Deve inferirsi dal sistema l’esistenza di una regola generale che prescrive al liquidatore della società di attivarsi diligentemente per impedire un aggravamento del dissesto, in funzione di tutela dei creditori che vantano sul patrimonio sociale la garanzia generica dei loro crediti. Regola generale che trova conferma attuale nel sistema di emersione tempestiva della crisi congegnato dal codice della crisi e dell’insolvenza.

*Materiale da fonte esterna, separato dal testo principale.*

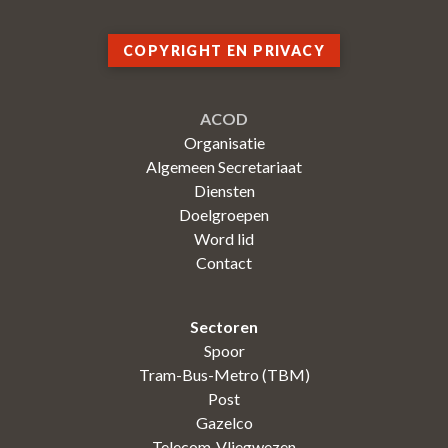
COPYRIGHT EN PRIVACY
ACOD
Organisatie
Algemeen Secretariaat
Diensten
Doelgroepen
Word lid
Contact
Sectoren
Spoor
Tram-Bus-Metro (TBM)
Post
Gazelco
Telecom-Vliegwezen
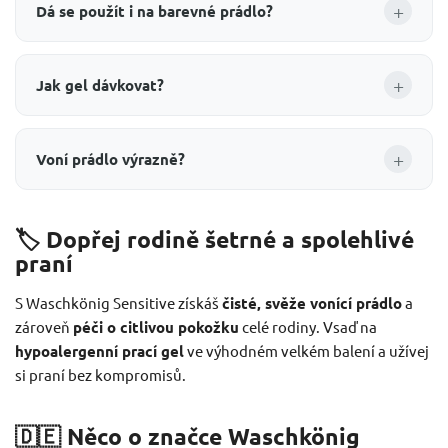
+
Dá se použít i na barevné prádlo?
+
Jak gel dávkovat?
+
Voní prádlo výrazně?
🏷️ Dopřej rodině šetrné a spolehlivé
praní
S Waschkönig Sensitive získáš
čisté, svěže vonící prádlo
a
zároveň
péči o citlivou pokožku
celé rodiny. Vsaď na
hypoalergenní prací gel
ve výhodném velkém balení a užívej
si praní bez kompromisů.
🇩🇪 Něco o značce Waschkönig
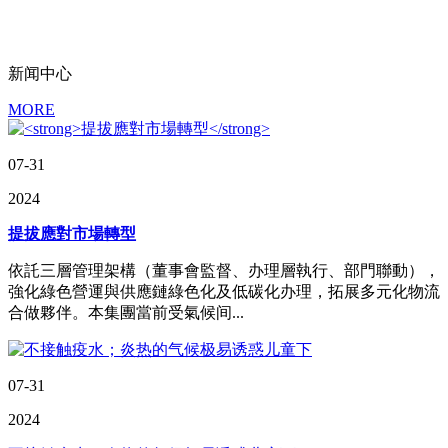
丰富多彩文体活动，增强企业凝聚力，建设具有鲜明个性的企业文
化。
新闻中心
MORE
07-31
2024
提拔應對市場轉型
依託三層管理架構（董事會監督、办理層執行、部門聯動），
強化綠色營運與供應鏈綠色化及低碳化办理，拓展多元化物流
合做夥伴。本集團當前受氣候间...
07-31
2024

L’insolvenza di una società in liquidazione si misura sotto il profilo patrimoniale e non sotto quello finanziario. È, cioè, insolvente quella società che, posta in liquidazione, non è in grado con il suo patrimonio di soddisfare tutti i creditori. Infatti, quando la società è in liquidazione, la valutazione del giudice, ai fini dell’applicazione dell’art. 5 l. fall., deve essere diretta unicamente ad accertare se gli elementi attivi del patrimonio sociale consentano di assicurare l’eguale ed integrale soddisfacimento dei creditori sociali, e ciò in quanto – non proponendosi l’impresa in liquidazione di restare sul mercato, ma avendo come esclusivo obiettivo quello di provvedere al soddisfacimento dei creditori previa realizzazione delle attività e alla distribuzione dell’eventuale residuo tra i soci – non è più richiesto che essa disponga, come invece la società in piena attività, di credito e di risorse, e quindi di liquidità, necessari per soddisfare le obbligazioni contratte.
Il curatore, quando agisce ai sensi dell’art. 146 l. fall., cumula tanto l’azione di responsabilità sociale ex art. 2393 c.c., quanto l’azione dei creditori ex art. 2394 c.c. Il curatore è, dunque, legittimato a pretendere il risarcimento del danno che il patrimonio della società ha subito per effetto della condotta inadempiente del liquidatore
Anche la condotta gestoria del liquidatore beneficia del metro di giudizio della business judgement rule, in forza della quale ciò che forma oggetto di sindacato da parte del giudice non è la convenienza e/o l’utilità dell’atto in sé, né il risultato che abbia eventualmente prodotto, bensì le modalità di esercizio del potere discrezionale spettante agli amministratori, che per essere immuni da critiche non devono travalicare i limiti della ragionevolezza.